From L’Anse Aux Meadows in Newfoundland to The Dominican
Republic, from Taos, New Mexico to Earth, Texas and thence to
Bradenton,
Florida, and finally Jamestown of course and back to Plymouth where it
all
began, the author follows various sagas,
myths and legends and discovers the bizarre and quirky ways in which
the
current residents attempt to exploit their history,
whether proven or rumored, to attract
tourists and boost their local economies. This attempt at economic
exploitation
of history has often led to conflicts. Spain
and the Dominican Republican are at odds over where the actual remains
of Columbus
can be seen. Vitriolic protests followed
the discovery by a local historian/archeologist that De
Soto’s route through the southeast did not, in
fact,
pass through some towns that attracted tourists and business based on
the claim
that it did. In some cases the tourists don’t care anyway. In L’Anse
Aux
Meadows the Canadian government sponsored a program to retrain some of
the
thousands of unemployed as Norse re-enactors in hopes that the
millennial
anniversary of Leif Erickson’s sail in 2000 would spark a surge in
tourism.
Unfortunately few tourists made it that far north and, as Mr.Horwitz
succinctly
put it, a number of laid off fishermen then had the added distinction
of being
laid off Vikings. Perhaps this book will help direct more curious
travelers
northward. He paints an equally bleak picture of a massive museum built
in
Santa Domingo in the late 1980s in anticipation of the 500th
anniversary of Columbus’
sail.
Thousands of residents of an
impoverished neighborhood were relocated and 100 million of the
country’s
scarce funds went into the construction of a massive concrete structure
in the
shape of a cross, supposedly housing the real remains of Columbus but
they
didn’t get the crowds they hoped for and when the author visited, he
was the
only person in sight other than guards and his guide.
“He led us
down one of
the long corridors, our footfalls echoing in the empty concrete canyon.
Then we
turned through a doorway and into a large room with a painting of Columbus,
copies of books he’d read, the marriage certificate of Ferdinand and
Isabella
and other displays. I barely had time to study this exhibit before
Leopoldo
took my arm. ‘Come, come, we have sixty four more rooms to visit.’”

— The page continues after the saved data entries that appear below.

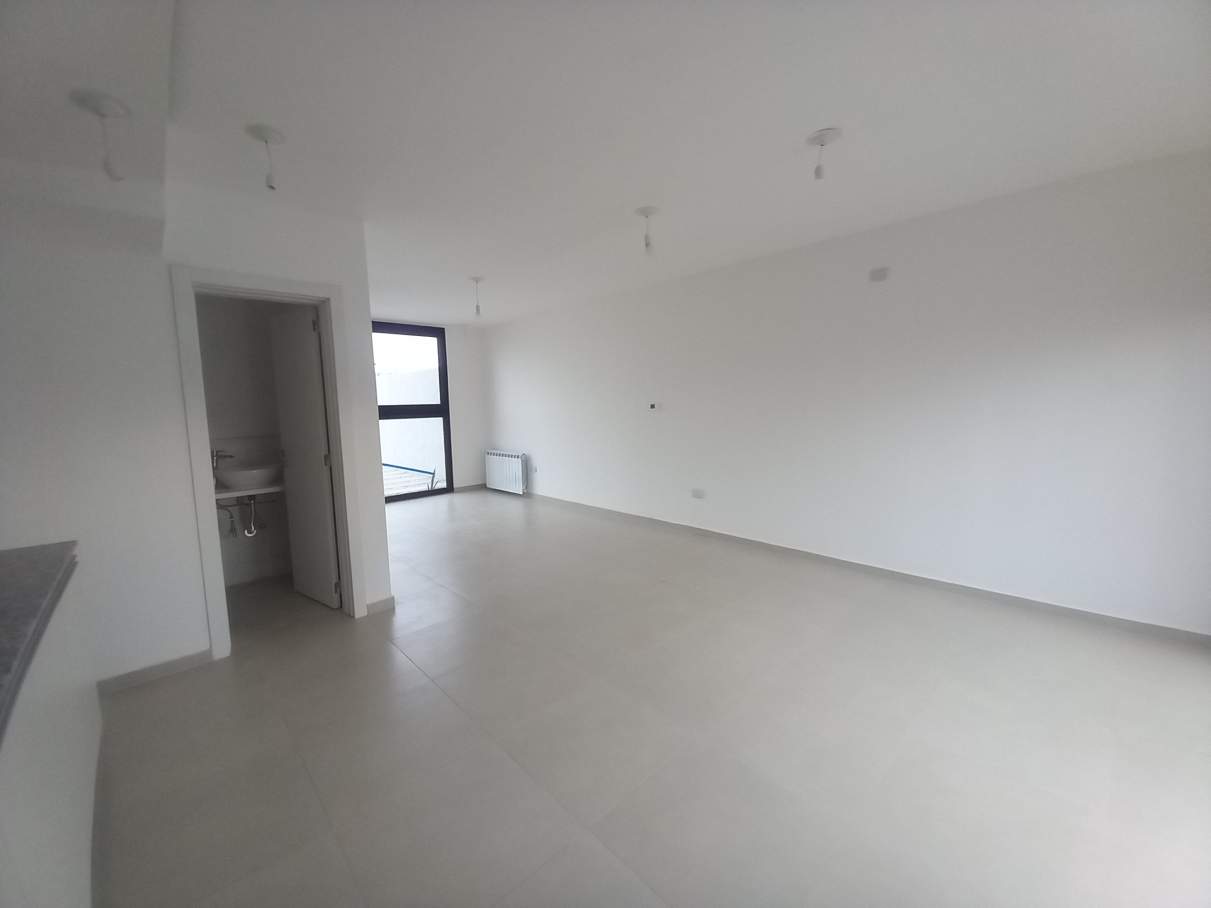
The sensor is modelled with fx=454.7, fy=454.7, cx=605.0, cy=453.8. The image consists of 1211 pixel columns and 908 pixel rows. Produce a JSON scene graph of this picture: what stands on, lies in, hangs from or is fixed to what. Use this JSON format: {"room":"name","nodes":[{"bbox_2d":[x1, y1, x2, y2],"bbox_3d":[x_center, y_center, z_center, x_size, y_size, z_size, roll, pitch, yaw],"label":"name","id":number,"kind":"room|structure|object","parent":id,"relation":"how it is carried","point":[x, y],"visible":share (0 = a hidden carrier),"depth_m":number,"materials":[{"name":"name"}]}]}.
{"room":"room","nodes":[
{"label":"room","id":0,"kind":"room"},
{"bbox_2d":[0,562,100,907],"bbox_3d":[-1.353,0.867,0.770,0.615,0.852,2.055,-7,9,-44],"label":"half wall","id":1,"kind":"structure","parent":0,"point":[68,815],"depth_m":1.07,"materials":[{"name":"white paint"}]},
{"bbox_2d":[0,540,77,738],"bbox_3d":[-1.567,0.459,0.800,0.703,0.046,1.977,-7,9,-44],"label":"countertop","id":2,"kind":"structure","parent":1,"relation":"attached to","point":[21,565],"depth_m":1.18,"materials":[{"name":"grey stone"}]},
{"bbox_2d":[0,175,392,686],"bbox_3d":[-2.335,-0.122,2.370,1.972,2.553,0.131,-7,9,-44],"label":"left wall","id":3,"kind":"structure","parent":0,"point":[369,354],"depth_m":2.26,"materials":[{"name":"white paint"}]},
{"bbox_2d":[96,648,215,695],"bbox_3d":[-2.449,1.138,2.246,0.780,0.080,0.014,-7,9,-44],"label":"baseboard","id":4,"kind":"structure","parent":3,"relation":"attached to","point":[191,657],"depth_m":2.35,"materials":[{"name":"grey tile"}]},
{"bbox_2d":[171,264,369,661],"bbox_3d":[-1.949,0.050,2.726,0.773,2.119,0.167,-7,9,-44],"label":"door frame","id":5,"kind":"structure","parent":3,"relation":"in","point":[264,286],"depth_m":2.59,"materials":[{"name":"white paint"}]},
{"bbox_2d":[269,304,341,608],"bbox_3d":[-2.100,0.037,3.190,0.601,2.005,0.151,4,8,35],"label":"door","id":6,"kind":"structure","parent":5,"relation":"attached to","point":[307,347],"depth_m":3.13,"materials":[{"name":"white paint"}]},
{"bbox_2d":[364,595,394,615],"bbox_3d":[-1.533,1.023,3.071,0.189,0.088,0.018,-7,9,-44],"label":"baseboard","id":7,"kind":"structure","parent":3,"relation":"attached to","point":[384,601],"depth_m":3.07,"materials":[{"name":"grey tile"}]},
{"bbox_2d":[195,292,297,588],"bbox_3d":[-2.878,-0.236,3.465,1.647,2.500,0.461,-7,9,-44],"label":"bathroom wall","id":8,"kind":"structure","parent":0,"point":[216,426],"depth_m":3.58,"materials":[{"name":"paint"}]},
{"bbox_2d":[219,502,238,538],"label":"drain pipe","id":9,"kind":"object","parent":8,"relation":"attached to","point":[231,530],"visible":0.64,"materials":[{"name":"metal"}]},
{"bbox_2d":[212,481,284,498],"bbox_3d":[-2.719,0.264,3.414,0.933,0.047,0.520,-7,9,-44],"label":"bathroom counter","id":10,"kind":"object","parent":8,"relation":"attached to","point":[269,489],"visible":0.42,"depth_m":3.32,"materials":[{"name":"white stone"}]},
{"bbox_2d":[210,449,233,474],"bbox_3d":[-2.843,0.080,3.372,0.155,0.245,0.088,0,7,8],"label":"tap","id":11,"kind":"object","parent":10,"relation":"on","point":[216,456],"visible":0.74,"depth_m":3.36,"materials":[{"name":"silver metal"}]},
{"bbox_2d":[215,464,281,488],"bbox_3d":[-2.706,0.171,3.478,0.411,0.130,0.374,-7,9,-44],"label":"sink","id":12,"kind":"object","parent":10,"relation":"on","point":[241,476],"visible":0.92,"depth_m":3.37,"materials":[{"name":"white ceramic"}]},
{"bbox_2d":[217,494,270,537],"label":"drain pipe","id":13,"kind":"object","parent":12,"relation":"attached to","point":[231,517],"visible":0.74,"depth_m":3.47,"materials":[{"name":"silver metal"}]},
{"bbox_2d":[375,315,488,495],"bbox_3d":[-3.146,-0.597,6.405,3.300,2.590,0.197,-7,9,-44],"label":"far wall","id":14,"kind":"structure","parent":0,"point":[452,342],"depth_m":7.18,"materials":[{"name":"white paint"}]},
{"bbox_2d":[372,323,452,502],"bbox_3d":[-2.996,-0.585,6.532,1.445,2.480,0.110,-7,9,-44],"label":"window","id":15,"kind":"structure","parent":14,"relation":"in","point":[417,497],"depth_m":6.72,"materials":[{"name":"glass"}]},
{"bbox_2d":[454,482,485,492],"bbox_3d":[-2.130,0.531,7.212,0.598,0.085,0.014,-7,9,-44],"label":"baseboard","id":16,"kind":"structure","parent":14,"relation":"attached to","point":[472,487],"depth_m":7.19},
{"bbox_2d":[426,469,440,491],"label":"plant","id":17,"kind":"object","parent":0,"point":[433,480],"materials":[{"name":"green plant"}]},
{"bbox_2d":[0,0,1210,324],"bbox_3d":[-0.747,-1.581,2.992,4.722,0.134,7.856,-7,9,-44],"label":"ceiling","id":18,"kind":"structure","parent":0,"point":[465,263],"depth_m":1.90,"materials":[{"name":"white paint"}]},
{"bbox_2d":[73,90,129,181],"bbox_3d":[-1.506,-0.941,1.373,0.111,0.227,0.112,-7,9,-44],"label":"ceiling light","id":19,"kind":"object","parent":18,"relation":"hanging from","point":[109,110],"visible":0.99,"depth_m":1.36,"materials":[{"name":"white plastic"}]},
{"bbox_2d":[245,124,285,191],"bbox_3d":[-1.476,-1.284,1.996,0.127,0.239,0.128,-7,9,-44],"label":"ceiling light","id":20,"kind":"object","parent":18,"relation":"hanging from","point":[272,136],"visible":0.99,"depth_m":1.98,"materials":[{"name":"white plastic"}]},
{"bbox_2d":[469,277,484,317],"bbox_3d":[-1.245,-1.520,4.437,0.130,0.371,0.131,-7,9,-44],"label":"pendant light","id":21,"kind":"object","parent":18,"relation":"hanging from","point":[477,309],"visible":0.99,"depth_m":4.42,"materials":[{"name":"white plastic"}]},
{"bbox_2d":[634,206,659,253],"bbox_3d":[0.273,-1.440,2.960,0.152,0.270,0.154,-7,9,-44],"label":"ceiling light","id":22,"kind":"object","parent":18,"relation":"hanging from","point":[645,212],"visible":1,"depth_m":2.94,"materials":[{"name":"white plastic"}]},
{"bbox_2d":[805,128,840,179],"bbox_3d":[1.024,-1.399,2.149,0.137,0.198,0.137,-7,9,-44],"label":"ceiling light","id":23,"kind":"object","parent":18,"relation":"hanging from","point":[821,136],"visible":1,"depth_m":2.13,"materials":[{"name":"white plastic"}]},
{"bbox_2d":[93,487,1210,907],"bbox_3d":[-0.741,1.067,3.232,4.754,0.110,8.403,-7,9,-44],"label":"floor","id":24,"kind":"structure","parent":0,"point":[374,647],"depth_m":1.83,"materials":[{"name":"tile"}]},
{"bbox_2d":[479,146,1210,636],"bbox_3d":[0.824,-0.494,4.679,0.178,2.578,7.790,-7,9,-44],"label":"right wall","id":25,"kind":"structure","parent":0,"point":[507,377],"depth_m":3.10,"materials":[{"name":"white paint"}]},
{"bbox_2d":[485,449,527,494],"bbox_3d":[-1.510,0.260,6.897,0.126,0.597,1.010,-7,9,-44],"label":"radiator","id":26,"kind":"object","parent":25,"relation":"attached to","point":[505,459],"visible":0.99,"depth_m":6.79,"materials":[{"name":"white metal"}]},
{"bbox_2d":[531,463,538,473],"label":"wall socket","id":27,"kind":"object","parent":25,"relation":"attached to","point":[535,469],"visible":0.99,"depth_m":6.42,"materials":[{"name":"white"}]},
{"bbox_2d":[648,401,658,410],"bbox_3d":[0.512,-0.513,4.857,0.029,0.088,0.131,-7,9,-44],"label":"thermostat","id":28,"kind":"object","parent":25,"relation":"attached to","point":[653,405],"visible":0.98,"depth_m":4.84,"materials":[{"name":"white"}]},
{"bbox_2d":[690,487,704,498],"bbox_3d":[0.917,0.390,4.522,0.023,0.086,0.133,-7,9,-44],"label":"wall socket","id":29,"kind":"object","parent":25,"relation":"attached to","point":[698,494],"visible":0.98,"depth_m":4.51,"materials":[{"name":"white"}]},
{"bbox_2d":[521,491,1210,644],"bbox_3d":[0.887,0.764,4.681,0.014,0.083,7.221,-7,9,-44],"label":"baseboard","id":30,"kind":"structure","parent":25,"relation":"attached to","point":[991,593],"depth_m":3.19,"materials":[{"name":"tile"}]},
{"bbox_2d":[869,266,889,282],"bbox_3d":[1.954,-1.283,3.245,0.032,0.091,0.111,-7,9,-44],"label":"wall vent","id":31,"kind":"object","parent":25,"relation":"attached to","point":[878,275],"visible":0.98,"depth_m":3.23,"materials":[{"name":"white"}]},
{"label":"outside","id":32,"kind":"structure","parent":0,"visible":0},
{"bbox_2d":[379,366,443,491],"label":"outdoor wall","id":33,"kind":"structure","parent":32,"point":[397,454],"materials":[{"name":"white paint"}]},
{"label":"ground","id":34,"kind":"structure","parent":32,"visible":0},
{"bbox_2d":[382,462,437,492],"bbox_3d":[-3.548,0.471,7.386,1.234,0.744,1.339,-7,9,-44],"label":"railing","id":35,"kind":"object","parent":34,"relation":"on","point":[397,466],"visible":0.45,"depth_m":7.33,"materials":[{"name":"metal"}]}
]}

He himself participated in a “history fest” held in Naples,
Florida between a Wal-Mart and a
county
jail. He joined a group of men who dressed up like the conquistadores
who
accompanied De Soto into
La Florida.
Wearing about 50 pounds of steel over a couple lawyers of clothing in
the Florida
heat he mentions his envy of the bare-chested “Seminoles” and the
“Scottish
Highlander” in his kilt. The event
culminates in a grand finale during which men representing each of the
historic
periods demonstrate the weapons of that period one by one all the way
up to
WWII. This event is called “Time Shooters” and it is interesting to
note that
weaponry has been such an important aspect of human civilization
throughout
history.
Without editorializing, the author retells legends, points
out facts, describes landscapes and recounts conversations with present
day
memory keepers. What the reader comes away with is an interest not only
in what
happened way back when, but what memories modern societies choose to
preserve, why
those choices are made and how the process of preservation is pursued. If you like this book as much as I did, you
will undoubtedly want to learn more about some or all of the regions
included.
For serious students of history the author’s chapter notes contain a
rich
selection of sources so I do recommend a careful reading of those
notes. In
addition to his extensive list of books including several translations
of
contemporary sources, I would also highly recommend two additional
works on
southwest history: When
Jesus Came, The Corn Mothers
Went Away by Ramon A. Guiterrez, Stanford University Press,
1991 and, with
reference to the issue of preservation posed above, The San Diego Worlds Fairs and
Southwestern Memory 1880-1940 by Matthew F. Bokovoy, University
of New
Mexico Press, 2005 Enjoy your journey!